Shipments rose 2.7 per cent to 1.45 million tonnes in June, as buyers from India and Pakistan stocked up in preparation for the Muslim festival of Ramadan in July.
China, the world’s largest palm oil buyer after India, also purchased more volumes last month, cargo surveyor data showed.
The median of the figures provided by the poll respondents imply domestic consumption in June of around 143,751 tonnes.
Malaysia’s imports of crude palm oil from top producer Indonesia most likely gained to 50,000 tonnes in June from 15,815 tonnes in the previous month, according to the poll.
The Bursa Malaysia Derivatives Exchange’s palm oil benchmark futures slipped in June after the US Federal Reserve signalled it would begin to dial down stimulus this year, although a weak ringgit and Ramadan demand capped some losses.

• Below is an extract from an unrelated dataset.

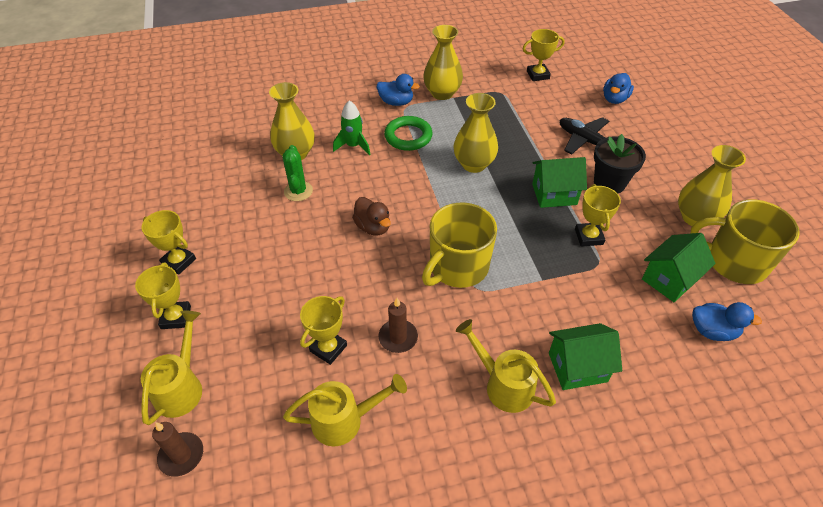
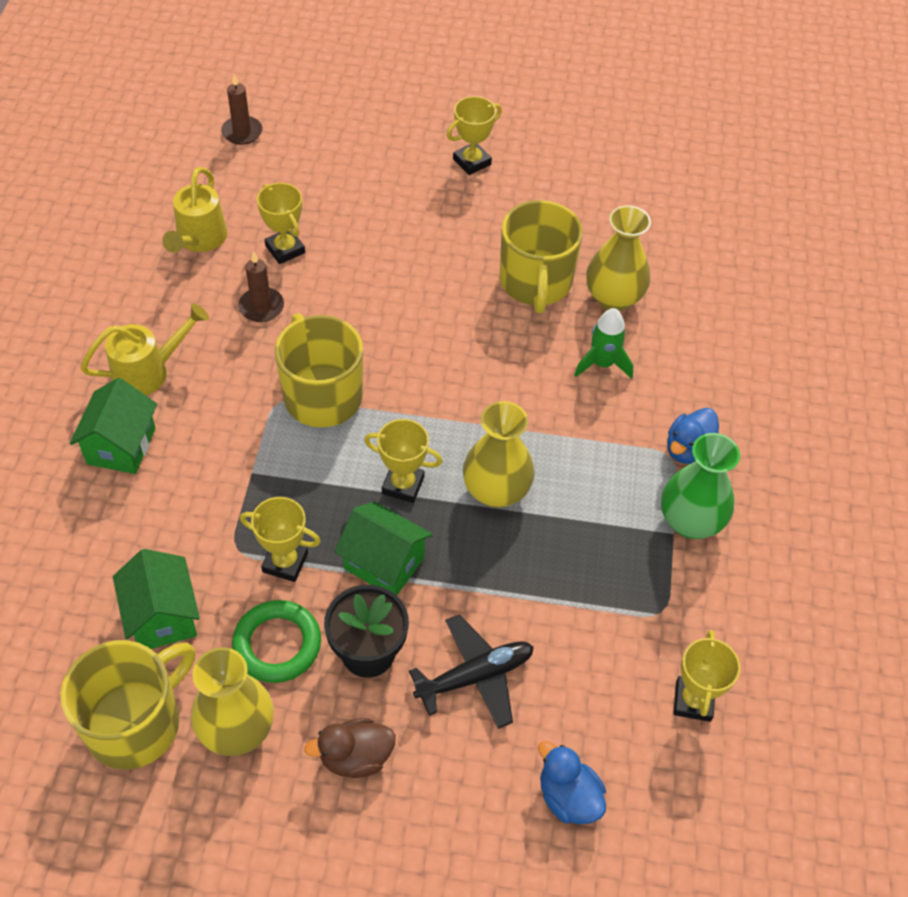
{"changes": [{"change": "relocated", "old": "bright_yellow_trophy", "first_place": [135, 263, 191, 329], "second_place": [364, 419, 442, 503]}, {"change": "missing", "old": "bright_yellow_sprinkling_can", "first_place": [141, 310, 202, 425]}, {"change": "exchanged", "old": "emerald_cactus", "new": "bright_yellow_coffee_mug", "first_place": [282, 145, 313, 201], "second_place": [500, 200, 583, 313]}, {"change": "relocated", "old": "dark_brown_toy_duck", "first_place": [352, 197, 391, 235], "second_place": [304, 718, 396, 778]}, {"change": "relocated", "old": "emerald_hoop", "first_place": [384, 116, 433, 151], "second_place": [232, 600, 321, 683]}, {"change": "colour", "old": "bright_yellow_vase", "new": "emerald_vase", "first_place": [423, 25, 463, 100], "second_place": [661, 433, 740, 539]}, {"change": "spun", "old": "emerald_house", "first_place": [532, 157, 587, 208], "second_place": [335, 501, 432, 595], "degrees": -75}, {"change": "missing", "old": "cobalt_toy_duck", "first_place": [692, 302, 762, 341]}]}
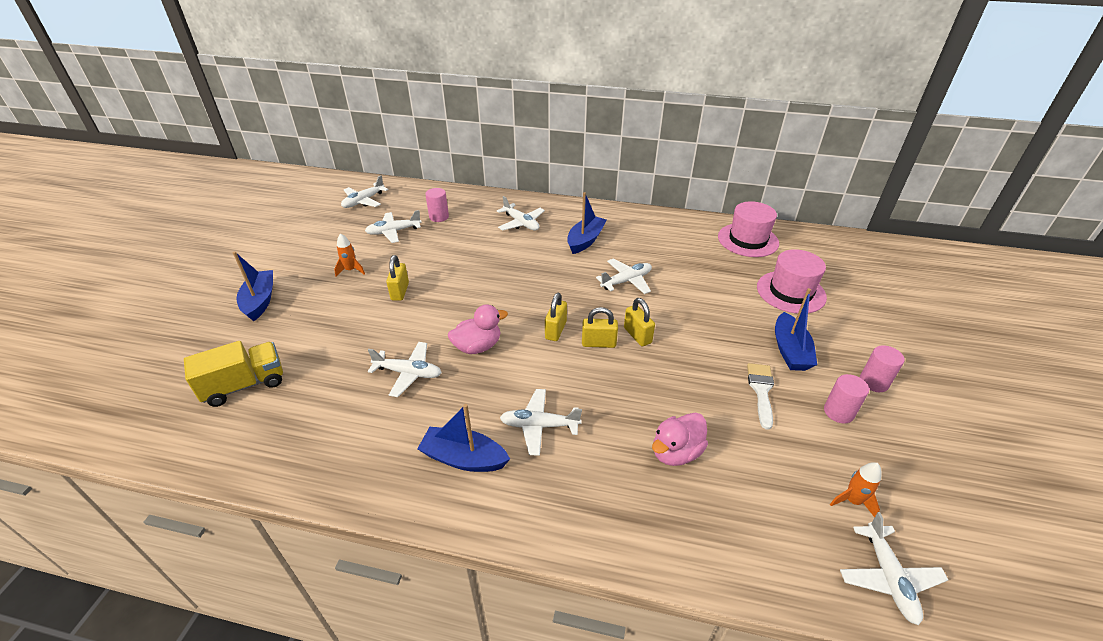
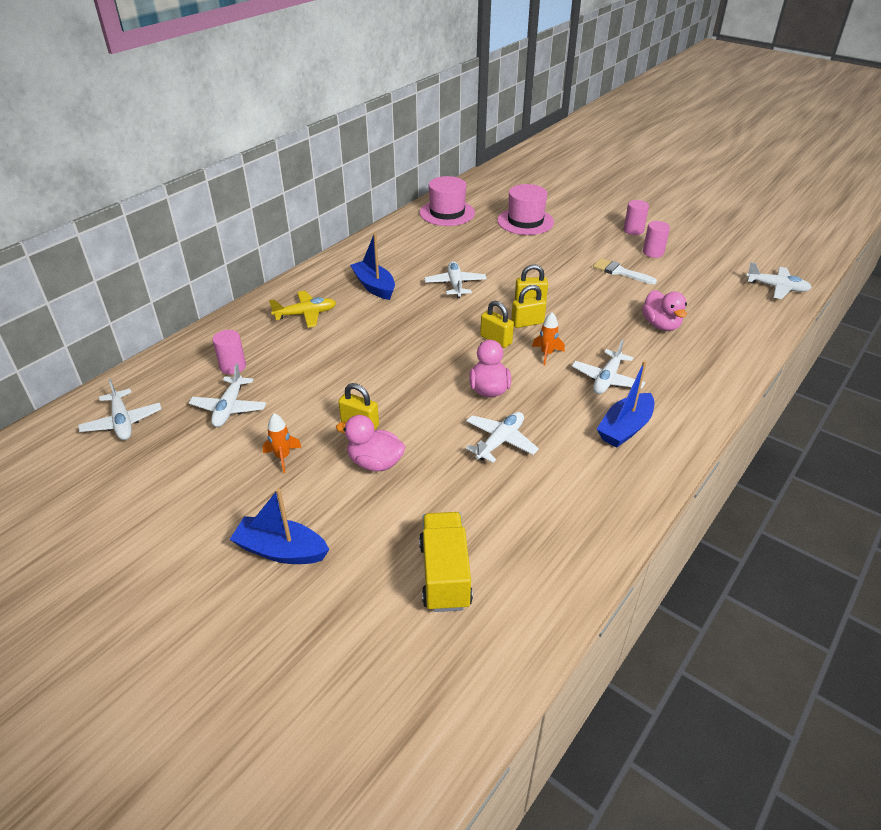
{"changes": [{"change": "colour", "old": "white_toy_plane", "new": "bright_yellow_toy_plane", "first_place": [497, 196, 545, 231], "second_place": [269, 291, 336, 328]}, {"change": "spun", "old": "bright_yellow_padlock", "first_place": [582, 307, 618, 348], "second_place": [511, 285, 546, 328], "degrees": 45}, {"change": "missing", "old": "cobalt_toy_boat", "first_place": [775, 288, 817, 371]}, {"change": "relocated", "old": "bright_orange_toy_rocket", "first_place": [830, 462, 881, 517], "second_place": [532, 312, 564, 365]}, {"change": "appeared", "new": "pink_toy_duck", "second_place": [336, 415, 406, 471]}]}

Traders said easing demand post-Ramadan and rising production in the second half of the year could mean stocks would start picking up again in July, further depressing prices.
Palm oil prices are set for a sharper-than-expected 15 per cent drop this year as the oilseed faces slowing demand in key markets such as Europe and Asia and increased competition from rival soyoil, a Reuters poll showed.
The recent smog that choked Malaysia and Singapore has put planters under scrutiny and raised calls to cut reliance on unsustainable palm oil, which could add pressure on prices.
Indonesia, the world’s top palm oil producer, set its export tax for crude palm oil at 10.5 per cent for July, up from nine per cent in June, while Malaysia kept its tax rate unchanged for the fifth month at 4.5 per cent.